Diski was a regular contributor to the London Review of Books; the collections Don't and A View from the Bed include articles and essays written for the publication. She won the 2003 Thomas Cook Travel Book Award for Stranger on a Train: Daydreaming and Smoking around America With Interruptions.

Diski was a troubled teenager from a difficult, fractured home. Her parents were working-class Jewish immigrants to London. Her father, James Simmonds (born Israel Zimmerman), made his living on the black market. Her father deserted the family when Jenny was aged six. This caused her mother, Rene (born Rachel Rayner), to have a nervous breakdown, and Jenny was then put into foster care for a first time. Her father came back, but left forever when she was aged eleven.
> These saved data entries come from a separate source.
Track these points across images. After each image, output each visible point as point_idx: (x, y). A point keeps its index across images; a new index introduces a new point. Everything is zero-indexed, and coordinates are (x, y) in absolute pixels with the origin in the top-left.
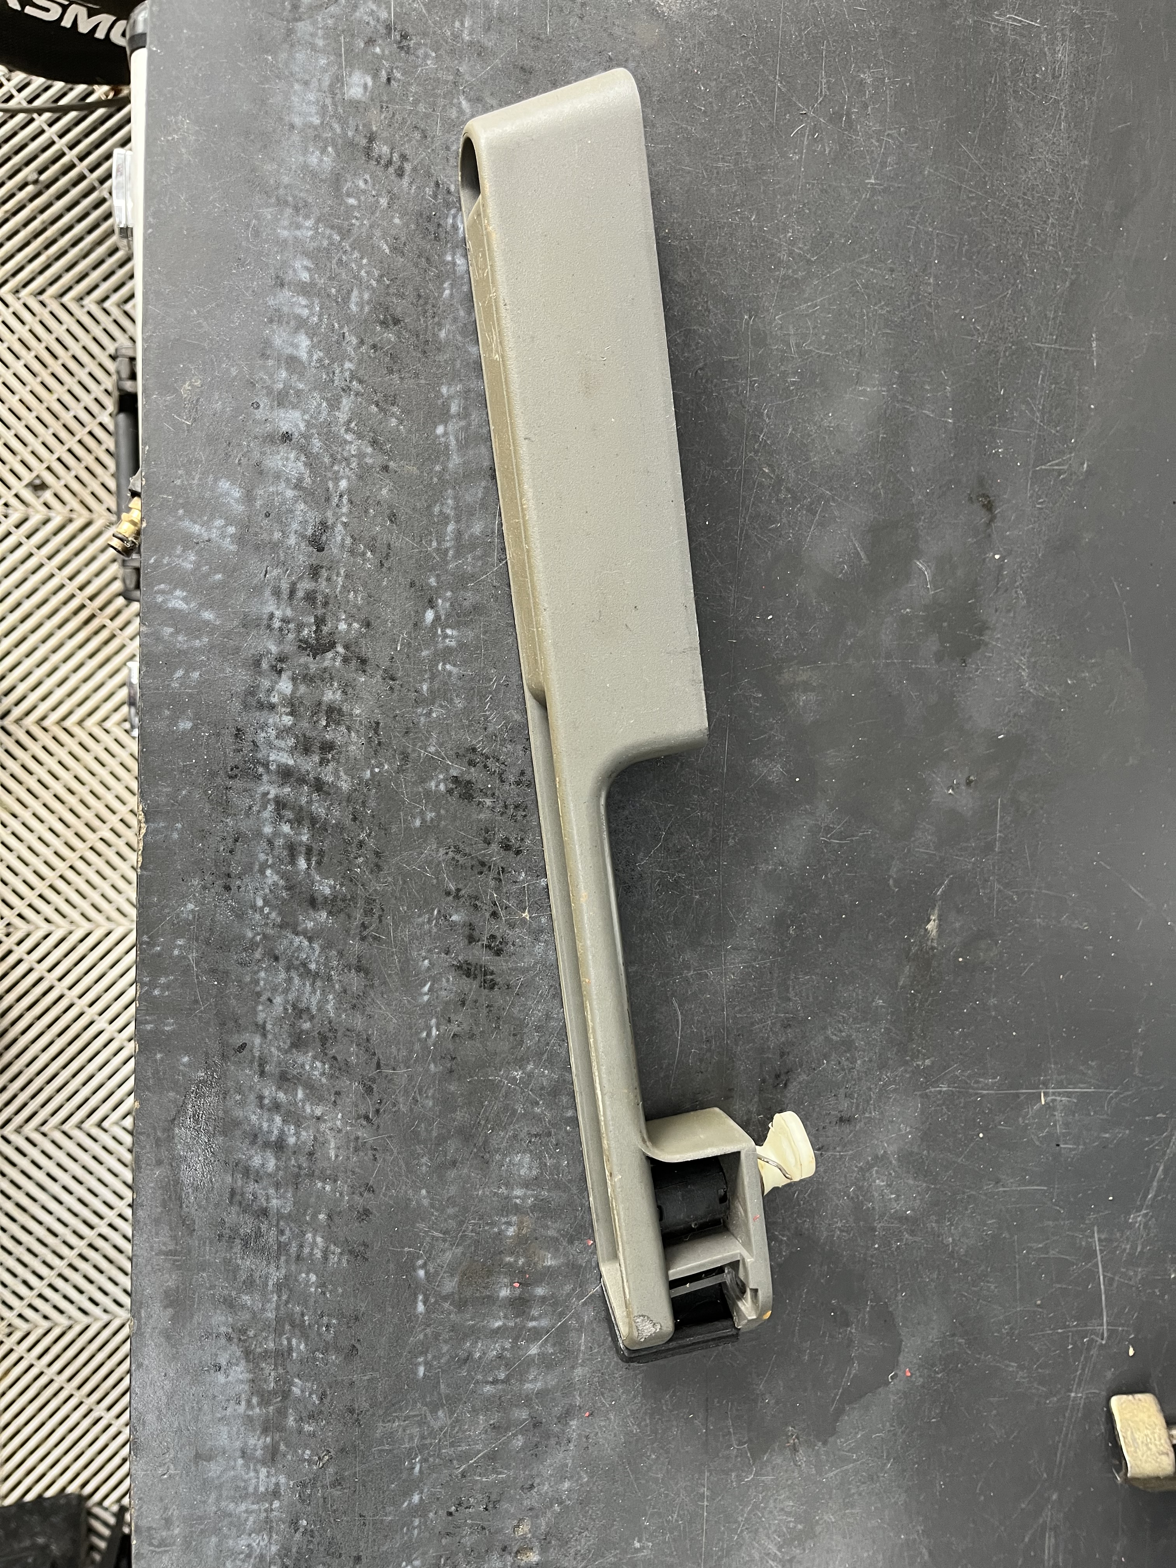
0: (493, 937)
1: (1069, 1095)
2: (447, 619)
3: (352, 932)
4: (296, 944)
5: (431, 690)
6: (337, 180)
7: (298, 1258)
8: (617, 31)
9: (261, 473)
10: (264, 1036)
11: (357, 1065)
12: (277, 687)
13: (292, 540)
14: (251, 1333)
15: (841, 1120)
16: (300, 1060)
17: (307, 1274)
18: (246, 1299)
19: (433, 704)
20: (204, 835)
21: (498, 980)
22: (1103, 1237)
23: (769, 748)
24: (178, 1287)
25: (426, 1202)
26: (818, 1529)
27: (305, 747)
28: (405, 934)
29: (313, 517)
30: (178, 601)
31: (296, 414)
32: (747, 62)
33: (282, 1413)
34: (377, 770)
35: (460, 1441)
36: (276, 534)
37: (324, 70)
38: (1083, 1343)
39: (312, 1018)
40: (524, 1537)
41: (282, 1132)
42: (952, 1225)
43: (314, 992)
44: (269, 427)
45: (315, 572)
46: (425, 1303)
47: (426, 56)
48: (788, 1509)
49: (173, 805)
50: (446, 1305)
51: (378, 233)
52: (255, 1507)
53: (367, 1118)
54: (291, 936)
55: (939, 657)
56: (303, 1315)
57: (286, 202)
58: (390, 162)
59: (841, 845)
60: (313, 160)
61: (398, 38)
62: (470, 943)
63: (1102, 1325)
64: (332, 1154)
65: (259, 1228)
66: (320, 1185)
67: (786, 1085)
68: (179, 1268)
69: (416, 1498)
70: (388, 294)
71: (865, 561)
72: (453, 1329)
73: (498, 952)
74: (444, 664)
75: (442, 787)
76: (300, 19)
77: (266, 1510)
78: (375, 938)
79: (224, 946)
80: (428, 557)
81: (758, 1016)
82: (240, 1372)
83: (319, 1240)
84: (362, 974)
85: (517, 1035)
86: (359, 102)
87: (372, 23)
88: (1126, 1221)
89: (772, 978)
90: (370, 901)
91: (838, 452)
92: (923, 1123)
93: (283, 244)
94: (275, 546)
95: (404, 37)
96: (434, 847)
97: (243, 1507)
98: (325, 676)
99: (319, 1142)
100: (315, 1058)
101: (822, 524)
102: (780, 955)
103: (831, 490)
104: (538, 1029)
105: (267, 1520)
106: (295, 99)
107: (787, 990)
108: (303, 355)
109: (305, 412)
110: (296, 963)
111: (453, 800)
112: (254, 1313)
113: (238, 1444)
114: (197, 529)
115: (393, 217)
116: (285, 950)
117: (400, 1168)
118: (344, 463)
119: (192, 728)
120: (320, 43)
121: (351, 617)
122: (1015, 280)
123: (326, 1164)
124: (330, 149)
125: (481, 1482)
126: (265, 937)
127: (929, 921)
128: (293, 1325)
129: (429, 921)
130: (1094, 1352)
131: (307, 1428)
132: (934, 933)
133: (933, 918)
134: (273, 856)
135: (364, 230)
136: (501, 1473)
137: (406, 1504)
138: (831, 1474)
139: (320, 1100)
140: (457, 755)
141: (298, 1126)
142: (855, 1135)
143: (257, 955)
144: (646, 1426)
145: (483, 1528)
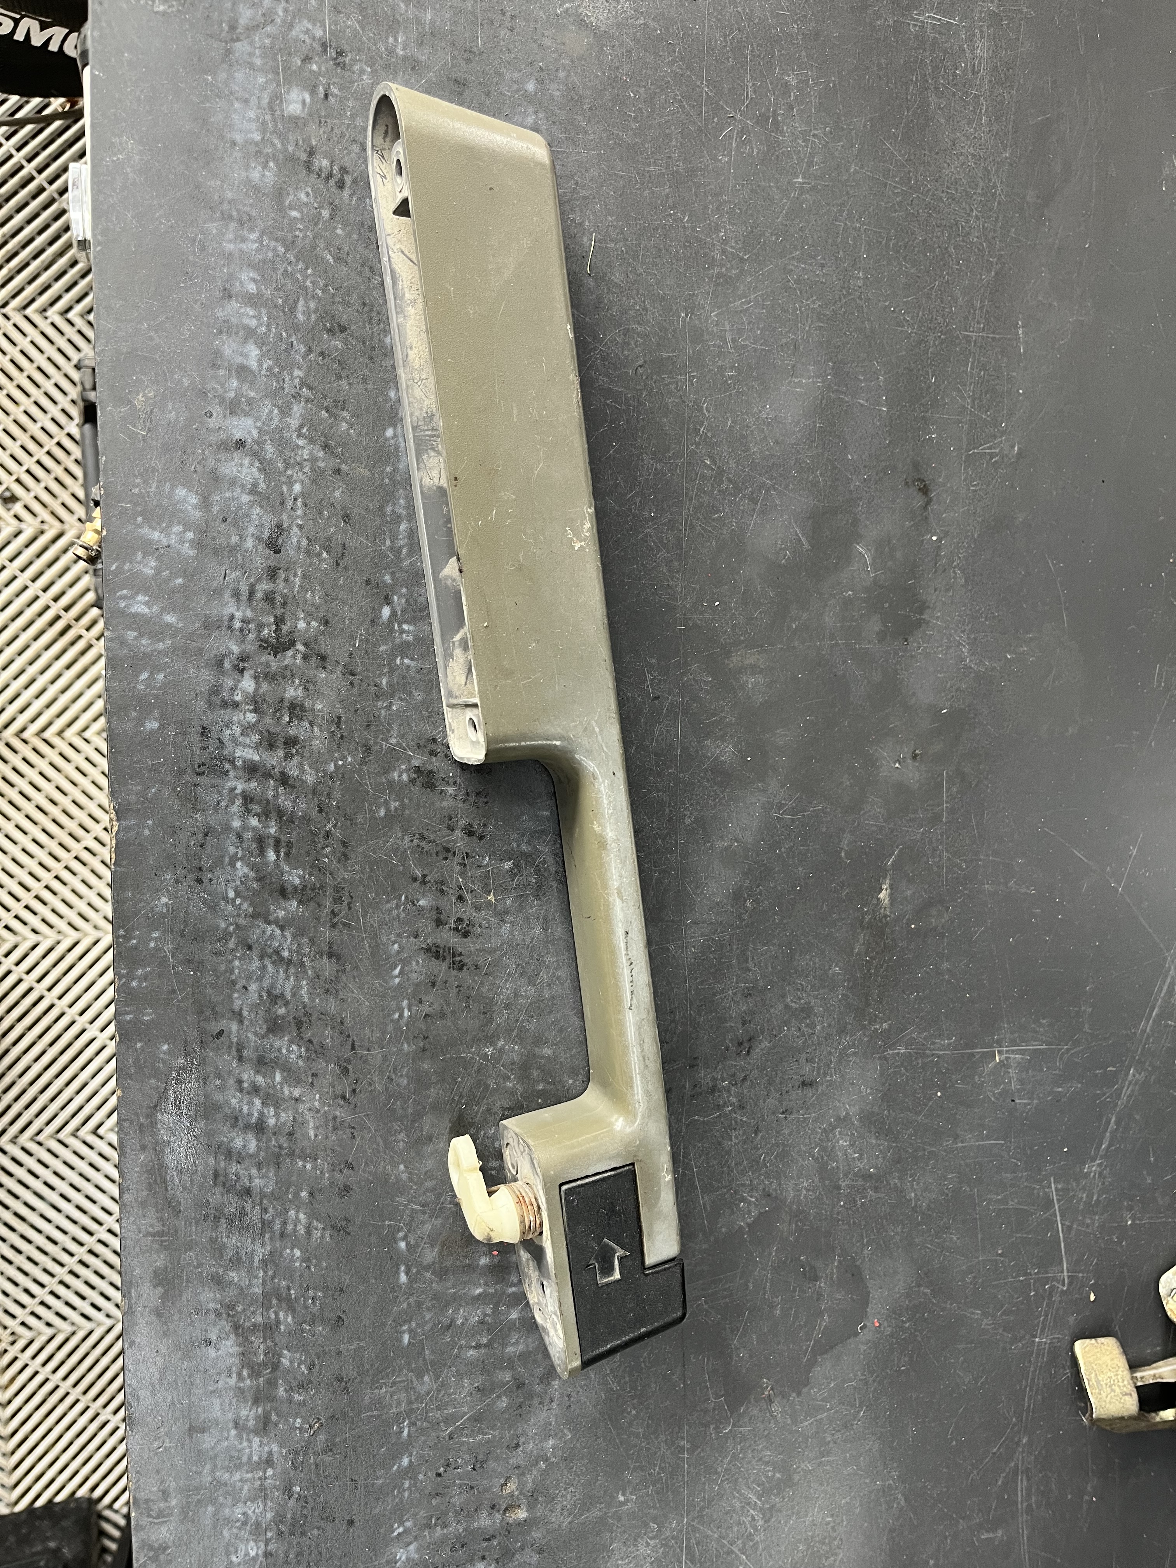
0: (460, 920)
1: (1022, 1052)
2: (403, 615)
3: (322, 920)
4: (268, 932)
5: (390, 684)
6: (279, 194)
7: (282, 1235)
8: (547, 42)
9: (216, 479)
10: (241, 1022)
11: (333, 1047)
12: (240, 685)
13: (249, 543)
14: (239, 1308)
15: (804, 1084)
16: (277, 1044)
17: (292, 1250)
18: (233, 1275)
19: (393, 697)
20: (174, 831)
21: (466, 961)
22: (1060, 1186)
23: (720, 730)
24: (166, 1267)
25: (404, 1176)
26: (796, 1477)
27: (269, 742)
28: (374, 920)
29: (269, 520)
30: (140, 606)
31: (249, 422)
32: (674, 68)
33: (272, 1384)
34: (340, 763)
35: (447, 1404)
36: (233, 537)
37: (263, 88)
38: (1044, 1290)
39: (287, 1004)
40: (511, 1495)
41: (261, 1114)
42: (914, 1180)
43: (287, 978)
44: (222, 436)
45: (272, 573)
46: (407, 1274)
47: (362, 72)
48: (767, 1459)
49: (143, 802)
50: (428, 1275)
51: (322, 245)
52: (249, 1475)
53: (344, 1097)
54: (263, 926)
55: (882, 637)
56: (289, 1289)
57: (231, 217)
58: (330, 176)
59: (793, 820)
60: (255, 175)
61: (334, 55)
62: (438, 926)
63: (1062, 1272)
64: (312, 1133)
65: (244, 1207)
66: (300, 1164)
67: (748, 1052)
68: (166, 1248)
69: (405, 1461)
70: (334, 303)
71: (806, 546)
72: (435, 1297)
73: (466, 935)
74: (402, 659)
75: (405, 777)
76: (238, 40)
77: (260, 1479)
78: (345, 925)
79: (198, 937)
80: (383, 555)
81: (719, 987)
82: (230, 1346)
83: (302, 1216)
84: (334, 960)
85: (487, 1013)
86: (298, 118)
87: (308, 41)
88: (1082, 1171)
89: (731, 949)
90: (338, 889)
91: (777, 442)
92: (883, 1084)
93: (229, 257)
94: (233, 549)
95: (340, 53)
96: (399, 835)
97: (237, 1476)
98: (286, 674)
99: (298, 1122)
100: (291, 1042)
101: (763, 512)
102: (738, 927)
103: (771, 480)
104: (507, 1006)
105: (262, 1488)
106: (235, 117)
107: (746, 961)
108: (254, 365)
109: (257, 419)
110: (270, 951)
111: (416, 789)
112: (242, 1289)
113: (230, 1416)
114: (156, 535)
115: (335, 228)
116: (258, 938)
117: (378, 1145)
118: (297, 468)
119: (159, 728)
120: (258, 62)
121: (309, 615)
122: (942, 271)
123: (305, 1143)
124: (271, 164)
125: (468, 1443)
126: (238, 926)
127: (881, 890)
128: (280, 1299)
129: (397, 907)
130: (1056, 1298)
131: (297, 1397)
132: (886, 901)
133: (884, 887)
134: (243, 849)
135: (307, 241)
136: (486, 1434)
137: (396, 1467)
138: (807, 1423)
139: (298, 1082)
140: (419, 746)
141: (277, 1107)
142: (817, 1098)
143: (231, 944)
144: (626, 1383)
145: (472, 1488)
Diski spent much of her youth as a psychiatric in- or outpatient. At the same time, she immersed herself deeply in the culture of the '60s, from the Aldermaston marches to the Grosvenor Square protests, from drugs to free love, from jazz to acid rock, and a flirtation with the ideas and methods of R. D. Laing. Taken into the London home of a school-friend’s mother, the novelist Doris Lessing, Diski resumed her education; and by the start of the 1970s was training as a teacher, starting the Freightliners free school, and making her first publication.

Over the decades, Diski was a prolific writer of fiction and nonfiction articles, reviews and books. Many of her early books tackle such troubling if absorbing themes as depression, sado-masochism, and madness. However, some of her later writings, such as Apology for the Woman Writing, strike a more positive note; while her spare, ironic tone, using all the resources of magic realism, provides a unique take on even the most distressing material. Compared at times to her mentor Lessing for their joint interest in the thinking woman, Diski was called a post-postmodern for her abiding distrust of logical systems of thought, whether postmodern or not.